To which Niels replied, calmly and swiftly to ease her concerns, every single time. We’re fine. We love you. They’ll never remember this, they are far too concerned with what everything tastes like. They have eaten. I have eaten. Your mother is here. Don’t worry. I still love you. This is important. Everything you’ve worked for. Don’t feel even a bit guilty. I love you. Go back to work. We’re absolutely fine.
“As I said,” her mother continued, taking the remnants of a roasted chicken from the oven. “Don’t take advantage. I can warm up some potatoes for you?”
“Mum, don’t worry. Do you want me to drive you home?”
“No, your stepfather is on his way to come and collect me in a minute.”
Stella looked at the counter longingly. She could sleep right there. And wake up the next day. Had work ever been so hard?
Judith folded her arms. “If you’re not hungry, then if I were you, I’d make sure you’ve got some food ready for tomorrow. Niels found it easier if food was ready prepared.”
“Mum, I said it’s been one d
ay. And he’s a better cook than me, especially where the twins are concerned. It’ll be fine.”
Her mother tutted. “Your father wouldn’t put up with that.”
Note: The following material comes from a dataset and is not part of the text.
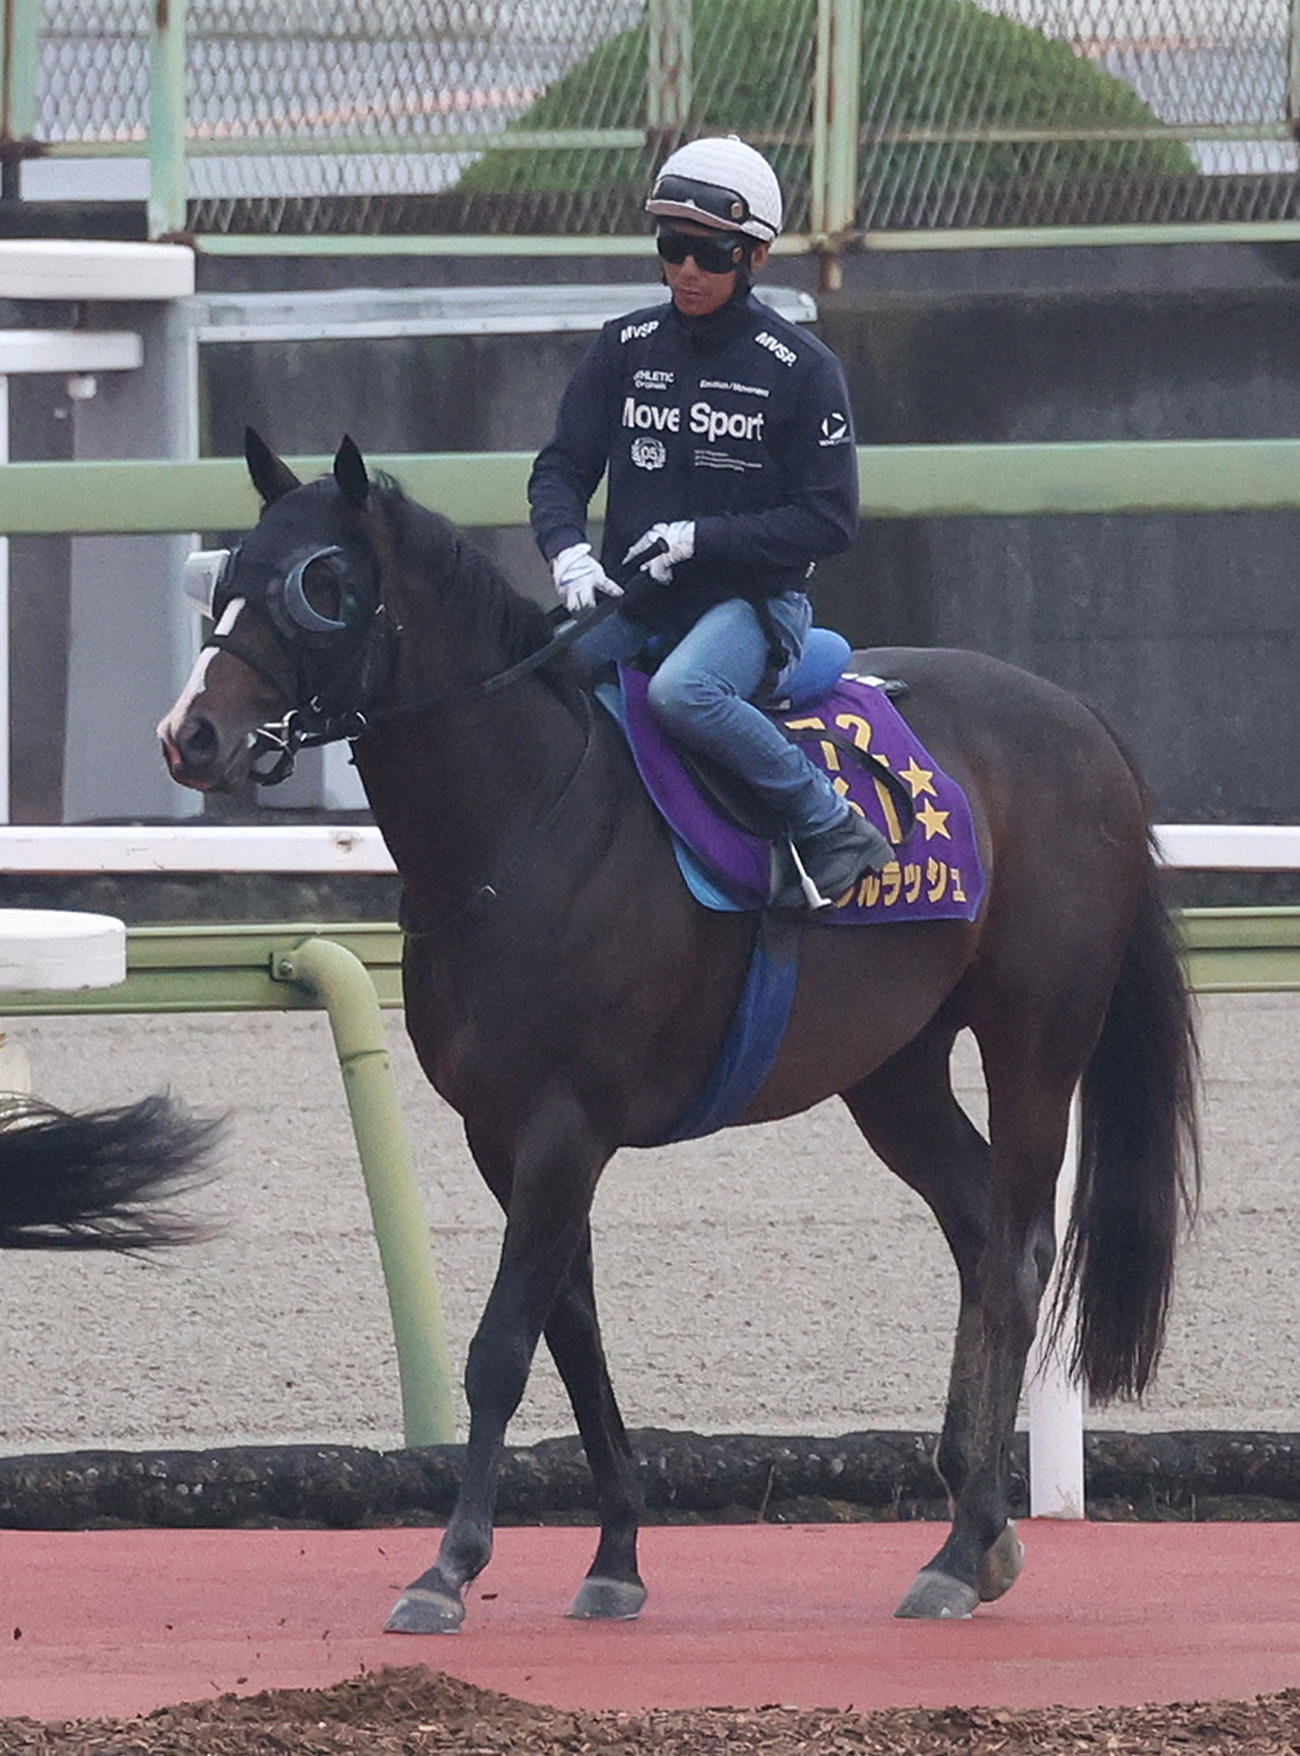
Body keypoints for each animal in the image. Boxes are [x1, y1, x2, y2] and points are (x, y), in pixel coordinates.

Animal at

“Really? Which one?” Stella sneered, referring to her mother’s three marriages. “My husband loves me and our kids. I’m not going to push him away to anywhere if, after a fourteen-hour day, I don’t stand up and cook, all right?”
The doorbell rang and Judith picked up her coat. Both boys decided the doorbell was their ultimate enemy and only by screaming could it be defeated. For God’s sake, Stella thought, sending her mother a disgusted look. “You should have told him to call your phone.”
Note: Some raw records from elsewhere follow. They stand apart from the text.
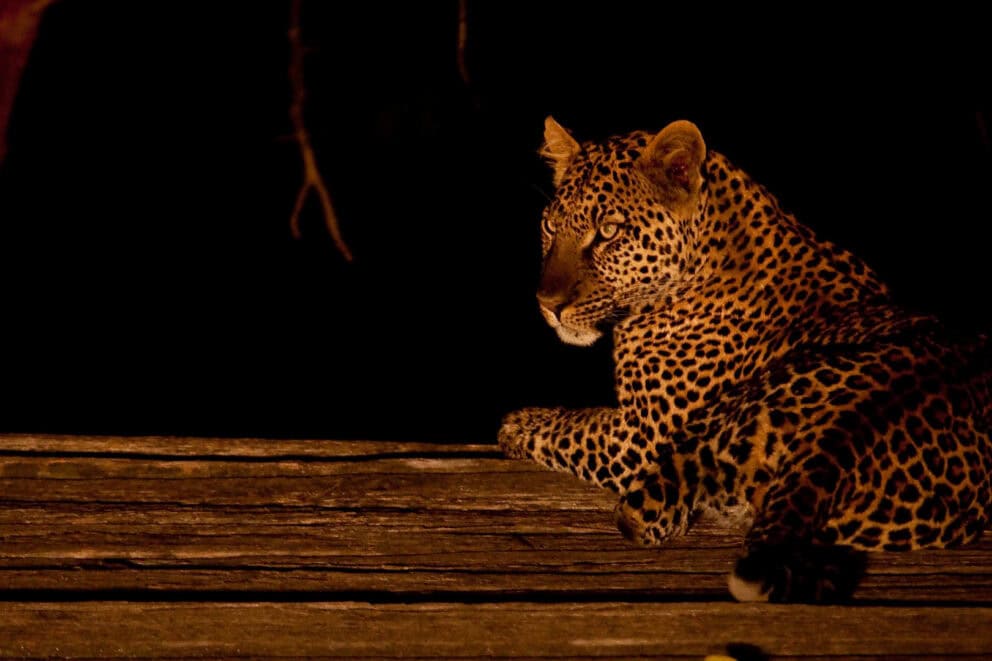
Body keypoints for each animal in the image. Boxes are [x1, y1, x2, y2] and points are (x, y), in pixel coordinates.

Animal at [498, 116, 992, 602]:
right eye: (549, 226)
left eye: (608, 232)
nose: (547, 304)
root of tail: (833, 447)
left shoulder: (642, 435)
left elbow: (573, 428)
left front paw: (518, 423)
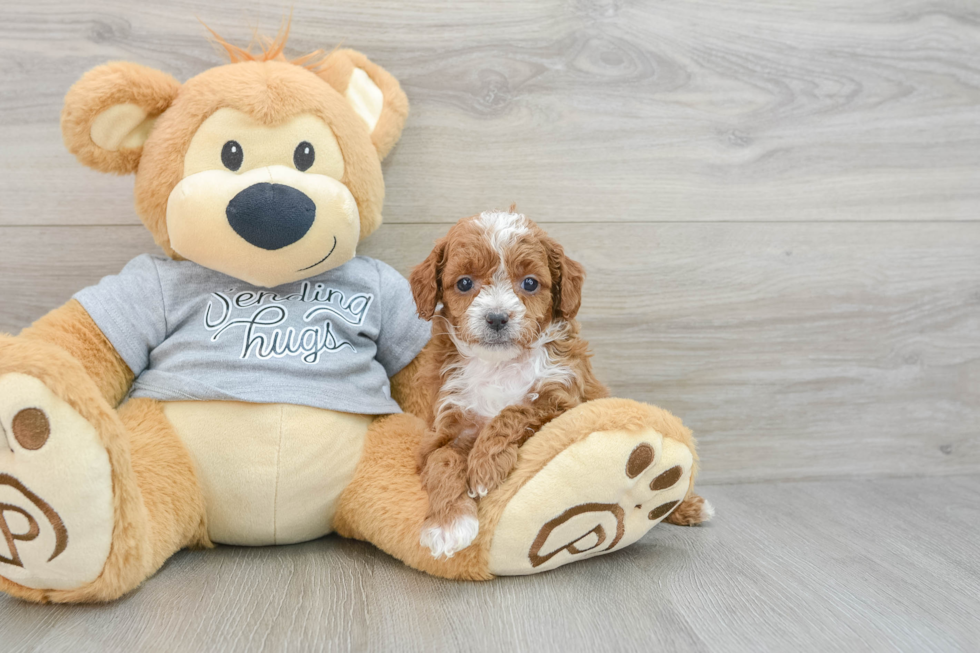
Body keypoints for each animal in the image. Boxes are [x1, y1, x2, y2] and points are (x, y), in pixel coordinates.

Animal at [410, 211, 608, 556]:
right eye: (464, 283)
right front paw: (448, 524)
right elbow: (442, 459)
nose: (497, 317)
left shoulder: (563, 400)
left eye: (530, 283)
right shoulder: (446, 424)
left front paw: (484, 467)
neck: (499, 364)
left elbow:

The older woman shrugged. “Not my fault. Should I come back tomorrow?”
“Let me talk to Niels, see what we want to do,” she interrupted, before her mother could set up camp in the spare bedroom.
“I’m serious, Stella. Don’t take any of this for granted. As much as he’ll help you now, if you don’t show any gratitude, it’ll come back on you. Then you’ll remember you should have listened to me.”
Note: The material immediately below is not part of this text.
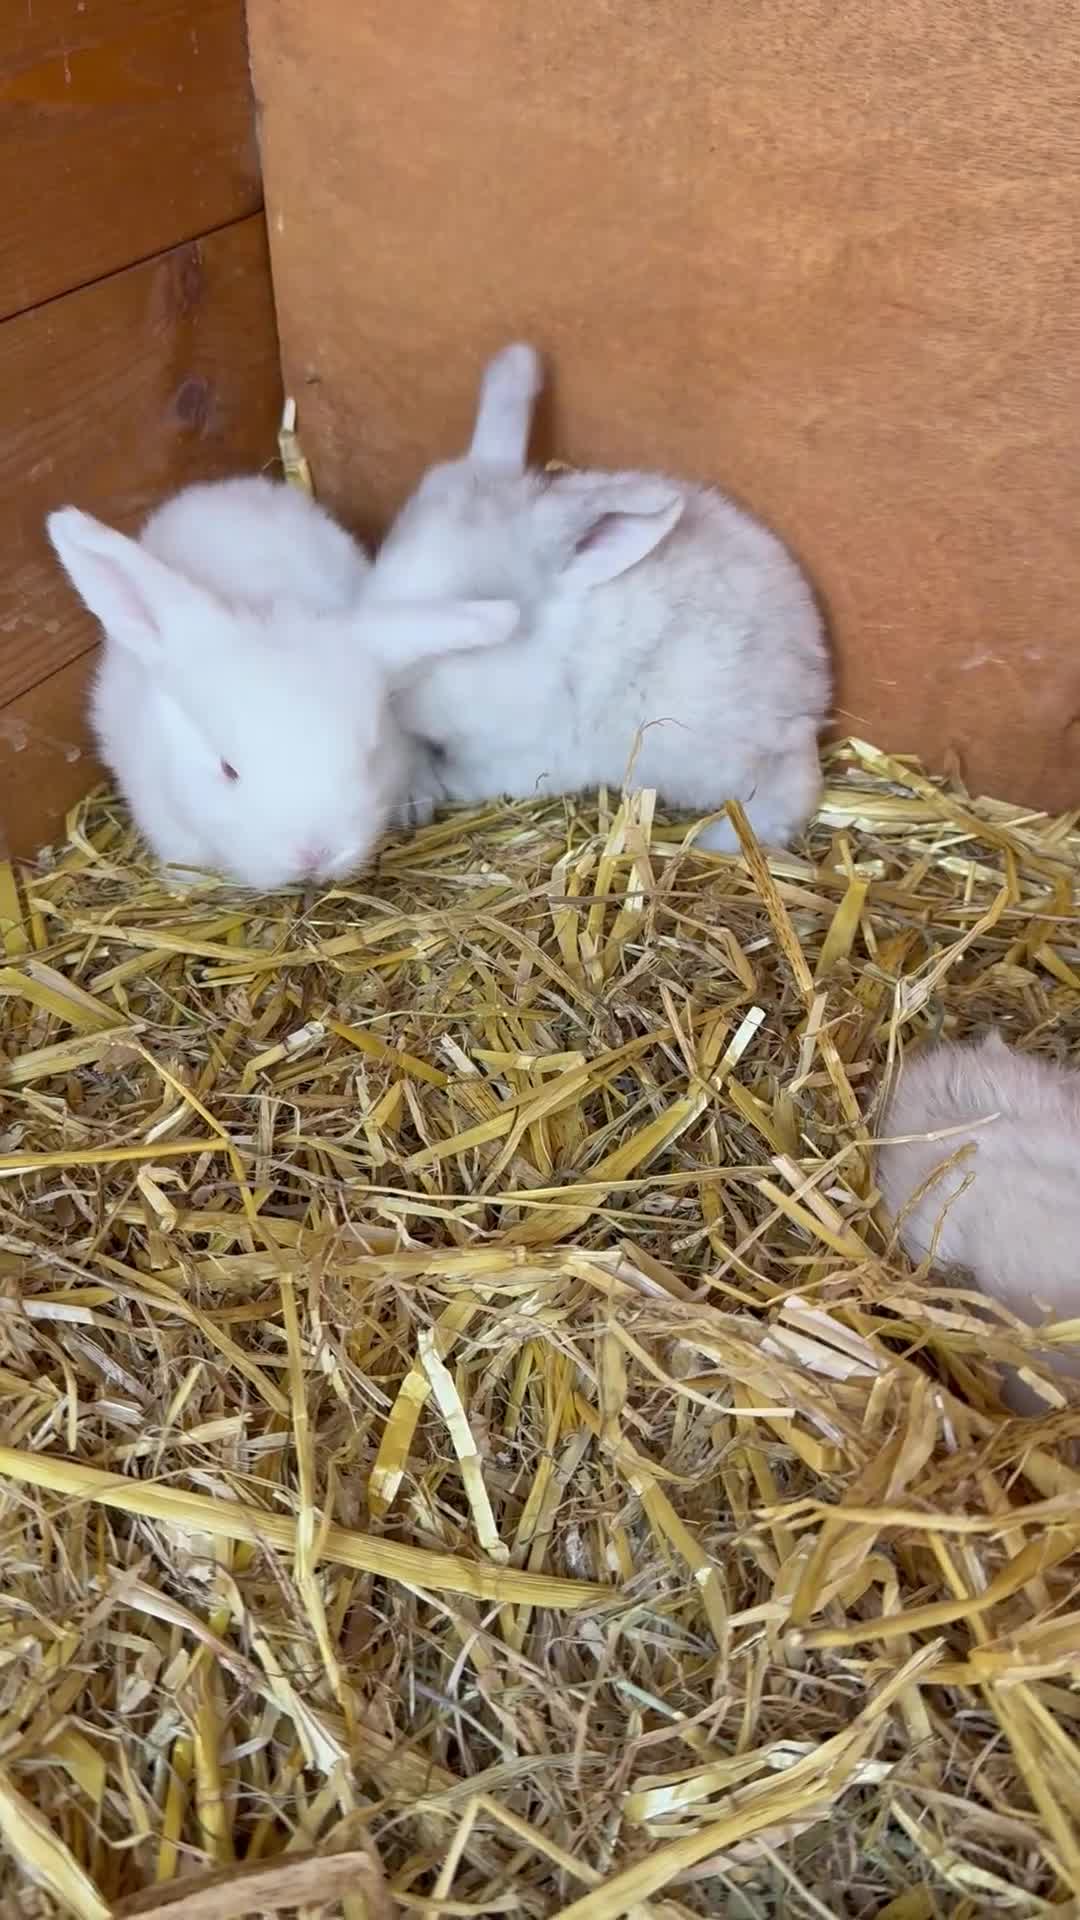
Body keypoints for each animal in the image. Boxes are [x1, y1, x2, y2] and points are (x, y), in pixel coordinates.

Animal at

Stella nudged her toward the door. “Thanks, Mum, see you!”
Without ceremony, she edged her outside into her husband’s arms and closed the door. She turned back to the living room where both Danny and Will looked at her, accusingly. Where the hell have you been, their big dark eyes demanded.
She leaned down and kissed them on the top of their overly curly heads. “Hello my darlings,” she murmured, kissing them again and again until the wailing stopped and the cooing began.
“Just as I was about to tell your mother how well we coped today,” Niels murmured to his sons. “You betray me.”
She glanced up at him. “Did I say thank you for doing this?”
He shushed her. “I’m their father. I’m supposed to look after them.” He beckoned to her and she leaned down to receive his most welcome and soothing kiss. “You’re my wife. I’m most certainly supposed to look after you. Put them in their chairs, and I’ll get you something to eat.”